Work order: Transcribe every record that appears below, exactly and in full.

[[ Information open ]]

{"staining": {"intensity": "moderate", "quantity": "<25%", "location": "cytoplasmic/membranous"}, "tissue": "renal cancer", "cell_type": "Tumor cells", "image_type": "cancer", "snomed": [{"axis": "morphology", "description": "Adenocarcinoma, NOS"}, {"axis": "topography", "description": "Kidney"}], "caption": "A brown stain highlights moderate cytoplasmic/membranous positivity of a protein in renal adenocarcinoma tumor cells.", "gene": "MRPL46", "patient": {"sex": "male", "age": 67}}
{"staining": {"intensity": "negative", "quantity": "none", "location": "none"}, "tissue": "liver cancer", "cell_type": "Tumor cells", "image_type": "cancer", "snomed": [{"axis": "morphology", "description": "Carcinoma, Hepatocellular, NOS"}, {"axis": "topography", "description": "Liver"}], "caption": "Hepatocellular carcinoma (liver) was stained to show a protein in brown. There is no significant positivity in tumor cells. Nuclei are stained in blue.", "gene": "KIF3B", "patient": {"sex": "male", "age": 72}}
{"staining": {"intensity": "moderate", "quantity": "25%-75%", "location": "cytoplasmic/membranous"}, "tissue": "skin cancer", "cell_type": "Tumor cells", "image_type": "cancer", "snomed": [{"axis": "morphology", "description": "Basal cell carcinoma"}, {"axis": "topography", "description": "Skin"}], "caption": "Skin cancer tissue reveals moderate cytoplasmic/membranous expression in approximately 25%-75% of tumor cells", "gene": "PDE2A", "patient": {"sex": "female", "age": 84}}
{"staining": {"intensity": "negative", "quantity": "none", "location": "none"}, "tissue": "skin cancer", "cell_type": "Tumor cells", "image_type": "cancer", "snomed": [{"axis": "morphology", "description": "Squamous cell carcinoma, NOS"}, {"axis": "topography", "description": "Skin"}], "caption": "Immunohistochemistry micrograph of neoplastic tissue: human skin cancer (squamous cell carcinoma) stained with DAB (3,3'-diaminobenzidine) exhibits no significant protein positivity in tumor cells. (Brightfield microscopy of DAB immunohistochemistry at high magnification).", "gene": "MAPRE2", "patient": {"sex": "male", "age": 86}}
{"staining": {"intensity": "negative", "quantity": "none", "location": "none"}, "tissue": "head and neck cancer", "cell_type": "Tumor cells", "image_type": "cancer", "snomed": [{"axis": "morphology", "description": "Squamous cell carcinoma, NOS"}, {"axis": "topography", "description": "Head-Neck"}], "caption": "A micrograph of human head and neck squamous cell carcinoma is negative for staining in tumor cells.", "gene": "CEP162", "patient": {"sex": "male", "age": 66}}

[[ Information closed ]]

Worked solution:
{"staining": {"intensity": "moderate", "quantity": "<25%", "location": "cytoplasmic/membranous"}, "tissue": "renal cancer", "cell_type": "Tumor cells", "image_type": "cancer", "snomed": [{"axis": "morphology", "description": "Adenocarcinoma, NOS"}, {"axis": "topography", "description": "Kidney"}], "caption": "A brown stain highlights moderate cytoplasmic/membranous positivity of a protein in renal adenocarcinoma tumor cells.", "gene": "MRPL46", "patient": {"sex": "male", "age": 67}}
{"staining": {"intensity": "negative", "quantity": "none", "location": "none"}, "tissue": "liver cancer", "cell_type": "Tumor cells", "image_type": "cancer", "snomed": [{"axis": "morphology", "description": "Carcinoma, Hepatocellular, NOS"}, {"axis": "topography", "description": "Liver"}], "caption": "Hepatocellular carcinoma (liver) was stained to show a protein in brown. There is no significant positivity in tumor cells. Nuclei are stained in blue.", "gene": "KIF3B", "patient": {"sex": "male", "age": 72}}
{"staining": {"intensity": "moderate", "quantity": "25%-75%", "location": "cytoplasmic/membranous"}, "tissue": "skin cancer", "cell_type": "Tumor cells", "image_type": "cancer", "snomed": [{"axis": "morphology", "description": "Basal cell carcinoma"}, {"axis": "topography", "description": "Skin"}], "caption": "Skin cancer tissue reveals moderate cytoplasmic/membranous expression in approximately 25%-75% of tumor cells", "gene": "PDE2A", "patient": {"sex": "female", "age": 84}}
{"staining": {"intensity": "negative", "quantity": "none", "location": "none"}, "tissue": "skin cancer", "cell_type": "Tumor cells", "image_type": "cancer", "snomed": [{"axis": "morphology", "description": "Squamous cell carcinoma, NOS"}, {"axis": "topography", "description": "Skin"}], "caption": "Immunohistochemistry micrograph of neoplastic tissue: human skin cancer (squamous cell carcinoma) stained with DAB (3,3'-diaminobenzidine) exhibits no significant protein positivity in tumor cells. (Brightfield microscopy of DAB immunohistochemistry at high magnification).", "gene": "MAPRE2", "patient": {"sex": "male", "age": 86}}
{"staining": {"intensity": "negative", "quantity": "none", "location": "none"}, "tissue": "head and neck cancer", "cell_type": "Tumor cells", "image_type": "cancer", "snomed": [{"axis": "morphology", "description": "Squamous cell carcinoma, NOS"}, {"axis": "topography", "description": "Head-Neck"}], "caption": "A micrograph of human head and neck squamous cell carcinoma is negative for staining in tumor cells.", "gene": "CEP162", "patient": {"sex": "male", "age": 66}}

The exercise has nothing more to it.